Assignment:
Look through the data below for the string "lines", and copy every line where it turns up.

[Saved entries]
───
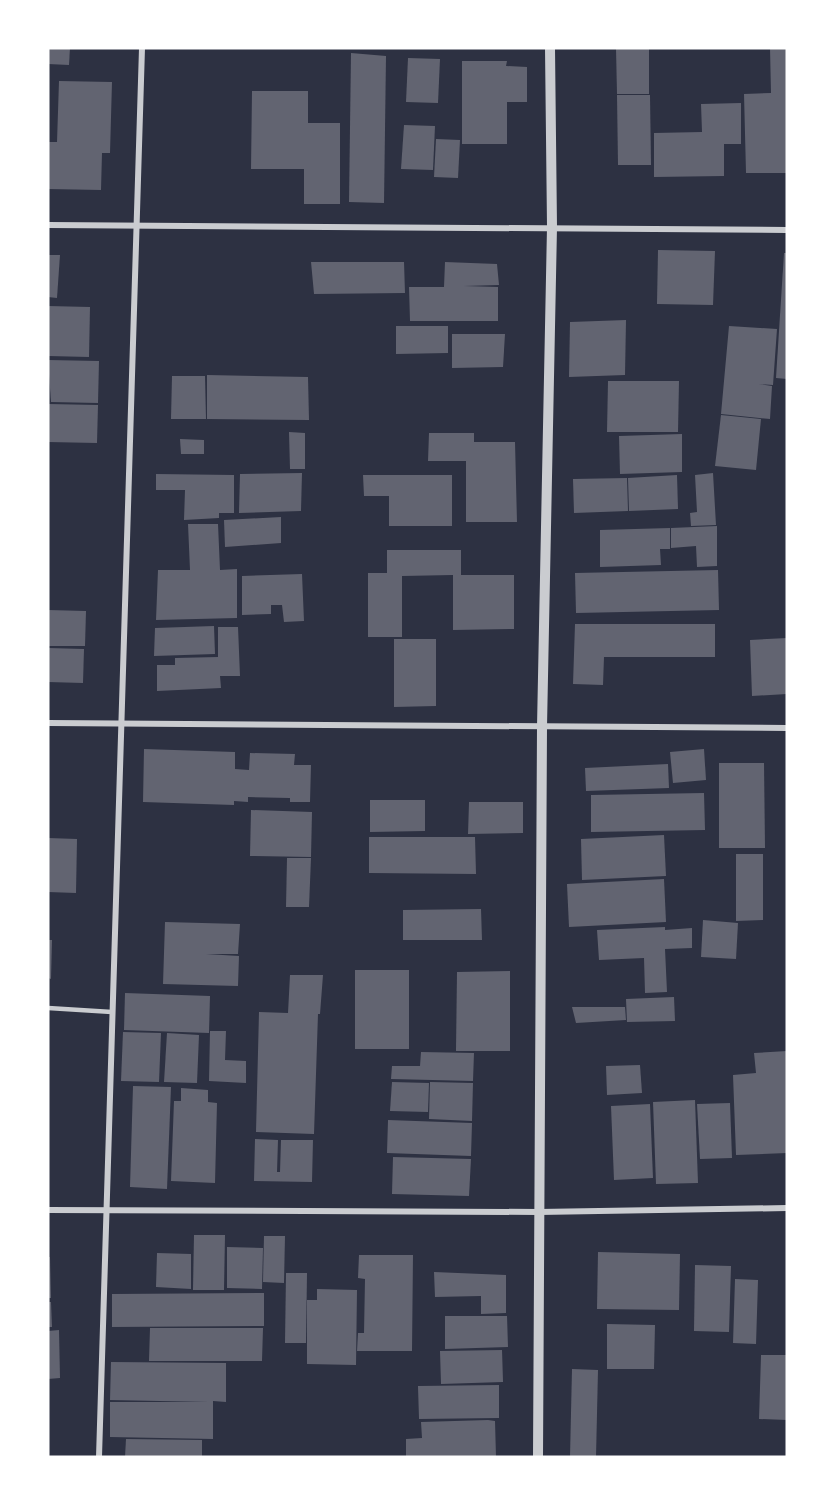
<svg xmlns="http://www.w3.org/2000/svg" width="835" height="1505" font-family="Signika,sans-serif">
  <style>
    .building { fill: #626471 }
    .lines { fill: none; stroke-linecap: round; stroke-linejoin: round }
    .service { stroke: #caccd0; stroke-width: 4.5 }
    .minor { stroke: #caccd0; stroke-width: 6 }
    .tertiary { stroke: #caccd0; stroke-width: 10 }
  </style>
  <rect width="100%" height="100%" fill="#2d3142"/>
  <!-- building -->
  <g class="building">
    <polygon points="48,48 70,48 69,65 48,64"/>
    <polygon points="616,48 649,48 649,94 617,94"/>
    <polygon points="770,48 787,48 787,173 746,173 744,94 771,93"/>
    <polygon points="351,53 386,56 384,203 349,202"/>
    <polygon points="408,58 440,59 438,103 406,102"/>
    <polygon points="462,61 507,61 506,66 527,67 527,102 507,102 507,144 462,144"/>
    <polygon points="59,81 112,82 110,153 102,153 101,190 48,189 48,142 57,142"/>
    <polygon points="252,91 308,91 308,123 340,123 340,204 304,204 304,169 251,169"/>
    <polygon points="617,95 650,95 651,165 618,165"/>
    <polygon points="741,103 741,144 724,144 724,176 654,177 654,133 702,132 701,104"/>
    <polygon points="404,125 435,126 433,170 401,169"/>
    <polygon points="436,139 460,140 458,178 434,177"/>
    <polygon points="658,250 715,251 713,305 657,304"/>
    <polygon points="784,253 787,253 787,379 776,378"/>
    <polygon points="48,255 60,255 57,298 48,297"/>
    <polygon points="311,262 404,262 405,293 314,294"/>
    <polygon points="445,262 497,264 499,285 464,286 498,287 498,321 410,321 409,287 444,287"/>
    <polygon points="48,306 90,307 89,357 48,356"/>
    <polygon points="626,320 625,375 569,377 570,322"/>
    <polygon points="396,326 448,326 448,353 396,354"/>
    <polygon points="729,326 777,329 773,385 758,384 772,386 770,419 721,414"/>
    <polygon points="452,334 505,334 503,367 452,368"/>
    <polygon points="48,360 99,361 98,403 51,402"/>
    <polygon points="207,375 308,377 309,420 207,419"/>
    <polygon points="172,376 205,376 206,419 171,419"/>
    <polygon points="608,381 679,381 678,432 607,432"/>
    <polygon points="48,404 98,405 97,443 48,442"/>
    <polygon points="721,415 761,419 756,470 715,466"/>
    <polygon points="289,432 305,433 305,469 290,469"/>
    <polygon points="429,433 474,433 474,442 515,442 517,522 466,522 466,461 428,461"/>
    <polygon points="682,434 682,472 620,474 619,436"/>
    <polygon points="180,439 204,440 204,454 181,454"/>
    <polygon points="302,473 301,511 239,513 240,474"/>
    <polygon points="713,473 716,525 691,526 690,513 697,512 695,475"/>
    <polygon points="156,474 234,475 234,513 219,513 219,518 184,520 185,490 156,490"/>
    <polygon points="363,475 452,475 452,526 389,526 389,496 364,496"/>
    <polygon points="677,475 678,509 629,511 628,478"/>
    <polygon points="627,478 628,511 574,513 573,479"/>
    <polygon points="281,517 281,543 225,547 224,520"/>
    <polygon points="188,524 218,524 220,570 237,569 237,618 156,620 158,570 190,570"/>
    <polygon points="717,526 717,566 697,567 696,546 671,548 671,528"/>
    <polygon points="670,528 670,549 660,549 661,565 600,567 600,530"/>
    <polygon points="387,550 461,550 461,575 514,575 514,629 453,630 453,575 402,576 402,637 368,637 368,573 387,573"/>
    <polygon points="718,570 719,610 576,613 575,573"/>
    <polygon points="302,574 304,621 284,622 282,605 271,605 271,614 242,615 242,576"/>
    <polygon points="48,610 86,611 85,646 48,646"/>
    <polygon points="575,624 715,624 715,657 604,657 603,685 573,684"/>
    <polygon points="214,626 215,654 154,656 155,628"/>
    <polygon points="218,627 238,627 240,676 220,676 221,688 157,691 157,665 175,665 175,658 218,657"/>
    <polygon points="787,638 787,694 752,696 750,640"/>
    <polygon points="394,639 436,639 436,706 394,707"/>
    <polygon points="48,648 84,649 83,683 48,682"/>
    <polygon points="144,749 235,752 235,769 249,770 250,753 295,754 294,765 311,765 310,802 290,802 290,798 248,797 248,802 234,801 234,805 143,802"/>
    <polygon points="704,749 706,780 673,783 670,752"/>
    <polygon points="719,763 764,763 765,848 719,848"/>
    <polygon points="668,764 669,788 586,791 585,768"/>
    <polygon points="704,793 705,830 591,832 591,795"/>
    <polygon points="370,800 425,800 425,831 370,832"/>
    <polygon points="469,802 523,802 523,833 468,834"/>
    <polygon points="251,810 312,812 311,857 250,856"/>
    <polygon points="664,835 666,876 582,880 581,839"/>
    <polygon points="369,837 475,837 476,874 369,873"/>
    <polygon points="48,838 77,839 76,893 48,892"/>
    <polygon points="736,854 763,854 763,920 736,921"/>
    <polygon points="287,858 311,858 309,907 286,907"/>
    <polygon points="664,879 666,922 569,927 567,884"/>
    <polygon points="481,909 482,940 403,940 403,910"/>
    <polygon points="703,920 738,923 736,959 701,957"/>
    <polygon points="165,922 240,924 238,954 206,954 239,956 238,986 163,984"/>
    <polygon points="665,927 665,930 692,928 692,948 665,949 667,992 645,993 644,958 599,960 597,930"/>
    <polygon points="48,940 52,940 51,979 48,978"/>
    <rect x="355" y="970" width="54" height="79"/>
    <polygon points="510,971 510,1051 456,1051 457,972"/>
    <polygon points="290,975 323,975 320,1014 318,1014 314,1134 256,1132 259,1012 288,1013"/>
    <polygon points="125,993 210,996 209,1033 124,1030"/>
    <polygon points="674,997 675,1021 627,1022 626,999"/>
    <polygon points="572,1007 625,1007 626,1020 576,1023"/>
    <polygon points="210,1031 226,1031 225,1060 246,1061 246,1083 209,1081"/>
    <polygon points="123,1032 161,1033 159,1082 121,1081"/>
    <polygon points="167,1033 199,1035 197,1083 164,1082"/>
    <polygon points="787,1051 787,1153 736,1155 733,1075 756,1073 754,1053"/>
    <polygon points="421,1052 474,1053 473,1081 391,1079 392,1066 420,1066"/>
    <polygon points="640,1065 642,1093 607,1095 606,1066"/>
    <polygon points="392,1082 429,1083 428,1112 390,1111"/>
    <polygon points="430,1082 473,1083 472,1121 429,1119"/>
    <polygon points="133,1086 171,1087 167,1189 130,1187"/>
    <polygon points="181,1088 208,1090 208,1102 217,1103 215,1183 171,1181 174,1101 181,1101"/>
    <polygon points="695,1100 698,1183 656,1184 653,1102"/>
    <polygon points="730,1103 732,1158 700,1159 697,1104"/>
    <polygon points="650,1104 653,1178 614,1180 611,1106"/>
    <polygon points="388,1120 472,1123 471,1156 387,1153"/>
    <polygon points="255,1139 278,1140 277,1172 280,1172 281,1140 313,1140 312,1182 254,1181"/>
    <polygon points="393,1157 471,1159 469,1196 392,1194"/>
    <polygon points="194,1235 225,1235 224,1290 193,1290"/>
    <polygon points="264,1236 285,1236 284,1283 263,1282"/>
    <polygon points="227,1247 263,1248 262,1289 227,1288"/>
    <polygon points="598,1252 680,1254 679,1310 597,1309"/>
    <polygon points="157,1253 191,1254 191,1289 156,1287"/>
    <polygon points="359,1255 413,1255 412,1351 357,1351 358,1333 364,1333 365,1279 358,1278"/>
    <polygon points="48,1257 50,1257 51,1298 48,1298"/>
    <polygon points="695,1265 731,1266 729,1332 694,1331"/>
    <polygon points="434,1272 506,1275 506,1313 481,1314 481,1296 435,1297"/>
    <polygon points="286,1273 307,1273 306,1343 285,1343"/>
    <polygon points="735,1279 758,1280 756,1344 733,1343"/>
    <polygon points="317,1289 357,1290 356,1365 307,1364 307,1300 317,1300"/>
    <polygon points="264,1293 264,1326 112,1327 112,1294"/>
    <polygon points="48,1302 51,1302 52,1327 48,1327"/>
    <polygon points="445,1316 507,1316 508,1347 445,1349"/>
    <polygon points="607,1324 655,1325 654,1369 607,1369"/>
    <polygon points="150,1328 263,1328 262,1361 149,1361"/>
    <polygon points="59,1330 60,1378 48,1379 48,1331"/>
    <polygon points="502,1350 503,1382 441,1384 440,1351"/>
    <polygon points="761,1355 787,1355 787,1420 759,1419"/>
    <polygon points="111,1362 226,1363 226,1402 213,1401 213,1439 110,1437 110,1402 209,1402 110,1400"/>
    <polygon points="572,1369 598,1370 596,1457 570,1457"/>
    <polygon points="499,1385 499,1418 419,1419 418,1386"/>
    <polygon points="488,1420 495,1421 496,1457 406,1457 406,1439 422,1438 421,1422"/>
    <polygon points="126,1439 202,1440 202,1457 125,1457"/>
  </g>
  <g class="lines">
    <!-- service -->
    <polyline class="service" points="48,1008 112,1012"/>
    <!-- minor -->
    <g class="minor">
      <polyline points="48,225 787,230"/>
      <polyline points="48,723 787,728"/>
      <polyline points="48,1210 539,1212 787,1208"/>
      <polyline points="99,1457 142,48"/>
    </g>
    <!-- tertiary -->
    <polyline class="tertiary" points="538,1457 542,727 552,227 550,48"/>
  </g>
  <!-- border -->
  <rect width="835" height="1505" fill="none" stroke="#ffffff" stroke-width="99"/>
</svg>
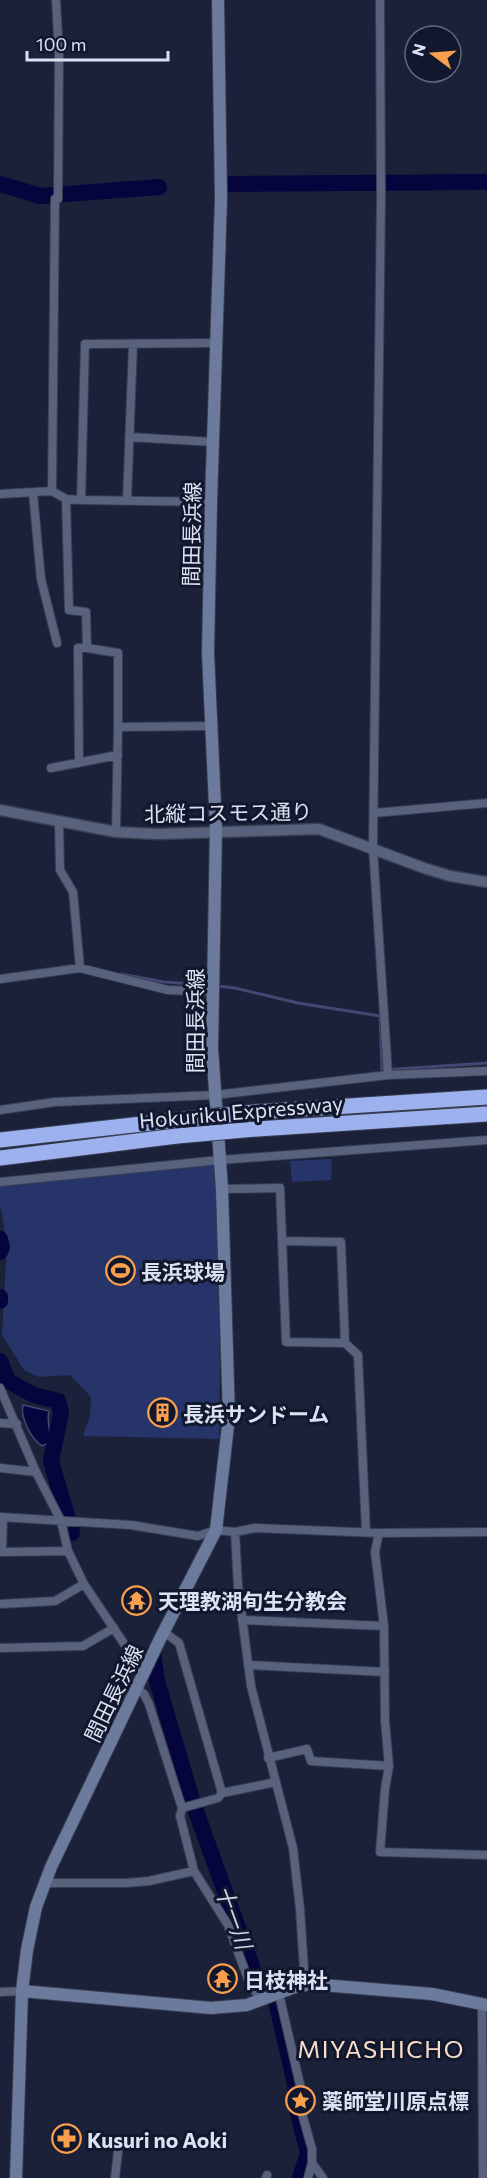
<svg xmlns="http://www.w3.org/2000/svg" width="487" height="2178" font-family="Commissioner,'Noto Sans JP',sans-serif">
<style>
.park{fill:#26346a}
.water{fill:#05043c;stroke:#454672;stroke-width:1.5}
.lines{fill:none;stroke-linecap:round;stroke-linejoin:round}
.stream{stroke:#454672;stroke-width:3}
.river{stroke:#05043c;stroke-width:16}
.minor-casing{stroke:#383e50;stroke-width:10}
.tertiary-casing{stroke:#383e50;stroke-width:13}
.secondary-casing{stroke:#383e50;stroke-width:14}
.motorway-casing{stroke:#383e50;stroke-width:17}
.minor{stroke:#58627c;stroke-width:8}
.tertiary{stroke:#58627c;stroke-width:10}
.secondary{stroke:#6c7a9e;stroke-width:12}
.motorway{stroke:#9cb1ee;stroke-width:15}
.motorway-bridge-casing{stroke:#383e50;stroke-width:17;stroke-linecap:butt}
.motorway-bridge{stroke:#9cb1ee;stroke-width:15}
.labels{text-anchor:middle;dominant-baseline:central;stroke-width:6;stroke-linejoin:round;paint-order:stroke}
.street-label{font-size:21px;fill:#dbe1f0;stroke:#11172d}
.poi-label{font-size:21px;font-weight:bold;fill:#dbe1f0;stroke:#11172d;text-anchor:start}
.water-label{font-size:22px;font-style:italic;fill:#cdd5eb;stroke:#11172d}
.quarter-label{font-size:24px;letter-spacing:1.5px;fill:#f8dec9;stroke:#11172d}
</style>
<rect width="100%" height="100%" fill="#1a2138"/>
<path class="park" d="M215,1157L220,1361L219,1439L83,1436L90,1416L91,1397L70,1375L39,1377L24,1370L2,1335L7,1242L0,1206V1182Z
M332,1159L331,1180L292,1182L290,1161Z"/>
<path class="water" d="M23,1405L49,1411C46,1422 52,1432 49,1443L42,1446C31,1439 20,1417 23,1405Z"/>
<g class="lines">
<path class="stream" d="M121,974L164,982L208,985
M218,986L235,988L298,1003L380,1016L382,1070L487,1063"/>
<path class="river" d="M0,184L40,196L159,187
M230,184L487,182
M0,1239L2,1247L0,1252
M0,1297V1301
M0,1361L8,1381L34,1395L58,1401L61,1413L51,1461L72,1533
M153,1653L157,1681L193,1803L254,1972L276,2001L295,2084L296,2095L295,2101L308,2153L300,2178"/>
<defs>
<path id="minor" d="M56,0L59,54L58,199
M380,0L381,198L373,848L388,1075
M129,437L213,442
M52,491L55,199
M33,493L41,579L57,643
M0,494L52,491L66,499L81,500L85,344L216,343
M66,499L69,610L86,612L87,648L118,653V727L212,726
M81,500L211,502
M127,500L133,344
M79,763L78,648H87
M51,768L118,755
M374,813L487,803
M59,821L60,870L73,892L80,968
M116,832L118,727
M0,979L80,968L168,990L213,992
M0,1110L55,1102L215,1095L388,1075L487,1071
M0,1182L220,1160L487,1140
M222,1189L280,1188L286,1342L345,1343
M283,1241L341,1242L345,1343L358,1355L366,1532
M0,1388L36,1472L61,1521L68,1551L84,1584L135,1660L142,1668
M0,1423L17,1424
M0,1468L36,1472
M0,1517L131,1525L198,1536L216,1530L235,1532L255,1528L379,1533L487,1532
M3,1517L2,1552L68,1551
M235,1532L238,1586L251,1686L293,1848L300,1909L305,1984
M379,1533L375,1552L384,1626L385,1721L389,1766L385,1789L380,1852L487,1855
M0,1604L55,1601L84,1584
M242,1620L384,1626
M164,1632L179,1643L222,1793L276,1782
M0,1648L83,1646L114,1628
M248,1665L385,1672
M137,1689L144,1694L149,1704L182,1808L180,1816L194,1871L228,1925L248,1979L261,2001
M268,1758L307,1749L311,1761L389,1766
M182,1808L218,1798L222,1793
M44,1883H125L149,1881L194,1871
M0,1992L22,1991
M279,1994L301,2089L303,2117L312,2149V2163L323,2178
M482,2005L483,2178
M115,2178L118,2151
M266,2178L267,2175
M308,2178L312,2163"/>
<path id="tertiary" d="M0,810L116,832L157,834L319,829L424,868L450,876L487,882"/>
<path id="secondary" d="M22,1991L211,2008L247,2005L295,1987L310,1984L432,1994L487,2005
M16,2178L22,1991L27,1950L36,1907L51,1867L160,1639L216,1530L229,1417L222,1189L212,1048L216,828L208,653L211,502L221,199L218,0"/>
<path id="motorway" d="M256,1112L487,1097
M257,1129L487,1114
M0,1140L177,1120
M0,1158L177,1136"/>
</defs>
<use href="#minor" class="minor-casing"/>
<use href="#tertiary" class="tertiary-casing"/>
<use href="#secondary" class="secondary-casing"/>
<use href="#motorway" class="motorway-casing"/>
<use href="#minor" class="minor"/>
<use href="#tertiary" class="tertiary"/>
<use href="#secondary" class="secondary"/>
<use href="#motorway" class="motorway"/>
<defs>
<path id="motorway-bridge" d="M177,1120L256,1112
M177,1136L257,1129"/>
</defs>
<use href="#motorway-bridge" class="motorway-bridge-casing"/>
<use href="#motorway-bridge" class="motorway-bridge"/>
</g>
<defs>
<symbol id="stadium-ring" viewBox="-11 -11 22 22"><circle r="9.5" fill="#11172d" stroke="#fa9f4e" stroke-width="1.5"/><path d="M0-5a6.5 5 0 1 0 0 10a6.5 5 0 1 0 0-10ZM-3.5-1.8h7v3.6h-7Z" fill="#fa9f4e"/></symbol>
<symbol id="building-ring" viewBox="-11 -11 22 22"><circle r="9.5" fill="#11172d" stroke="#fa9f4e" stroke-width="1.5"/><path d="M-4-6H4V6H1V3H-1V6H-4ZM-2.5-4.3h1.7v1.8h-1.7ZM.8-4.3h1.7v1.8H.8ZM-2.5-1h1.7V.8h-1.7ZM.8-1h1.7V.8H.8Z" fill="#fa9f4e"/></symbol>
<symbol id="temple-ring" viewBox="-11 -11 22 22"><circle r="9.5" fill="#11172d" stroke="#fa9f4e" stroke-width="1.5"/><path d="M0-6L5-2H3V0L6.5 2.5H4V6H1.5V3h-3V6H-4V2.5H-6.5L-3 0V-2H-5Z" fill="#fa9f4e"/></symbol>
<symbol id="sight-ring" viewBox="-11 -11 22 22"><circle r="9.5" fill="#11172d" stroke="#fa9f4e" stroke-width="1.5"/><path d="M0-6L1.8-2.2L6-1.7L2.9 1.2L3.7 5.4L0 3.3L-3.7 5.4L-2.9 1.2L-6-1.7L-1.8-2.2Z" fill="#fa9f4e"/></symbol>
<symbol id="pharmacy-ring" viewBox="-11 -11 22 22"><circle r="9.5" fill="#11172d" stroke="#fa9f4e" stroke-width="1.5"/><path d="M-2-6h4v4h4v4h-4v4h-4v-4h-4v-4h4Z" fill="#fa9f4e"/></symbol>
</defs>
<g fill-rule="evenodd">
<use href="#stadium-ring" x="104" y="1254" width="33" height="33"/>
<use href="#building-ring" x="146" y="1396" width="33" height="33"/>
<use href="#temple-ring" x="120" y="1584" width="33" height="33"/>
<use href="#temple-ring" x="206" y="1962" width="33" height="33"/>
<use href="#sight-ring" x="284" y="2084" width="33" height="33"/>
<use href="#pharmacy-ring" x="50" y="2122" width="33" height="33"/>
</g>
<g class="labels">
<g class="street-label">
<text transform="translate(191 534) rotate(-89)">間田長浜線</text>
<text transform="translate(228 812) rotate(-1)">北縦コスモス通り</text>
<text transform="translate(194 1021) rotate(-90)">間田長浜線</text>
<text transform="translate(241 1111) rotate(-5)">Hokuriku Expressway</text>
<text transform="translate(113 1693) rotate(-64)">間田長浜線</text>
</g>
<g class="poi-label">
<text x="141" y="1271">長浜球場</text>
<text x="183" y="1413">長浜サンドーム</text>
<text x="158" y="1600">天理教湖旬生分教会</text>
<text x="244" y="1979">日枝神社</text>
<text x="322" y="2100">薬師堂川原点標</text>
<text x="87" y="2139">Kusuri no Aoki</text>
</g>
<g class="water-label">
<text transform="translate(234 1917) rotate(70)">十一川</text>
</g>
<g class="quarter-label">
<text x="381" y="2048">MIYASHICHO</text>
</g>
</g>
<g transform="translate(433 54) rotate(286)"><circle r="28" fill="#11172d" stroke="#62687b" stroke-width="1.5"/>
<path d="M0-4.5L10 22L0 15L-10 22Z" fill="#fa9f4e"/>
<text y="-9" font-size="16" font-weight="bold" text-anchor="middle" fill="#dbe1f0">N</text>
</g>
<path d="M27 51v9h141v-9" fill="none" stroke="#dbe1f0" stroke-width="3"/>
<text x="36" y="51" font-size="18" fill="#dbe1f0" stroke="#11172d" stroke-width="4.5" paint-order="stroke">100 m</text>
</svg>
───
Output:
    .lines { fill: none; stroke-linecap: round; stroke-linejoin: round }
  <g class="lines">
.lines{fill:none;stroke-linecap:round;stroke-linejoin:round}
<g class="lines">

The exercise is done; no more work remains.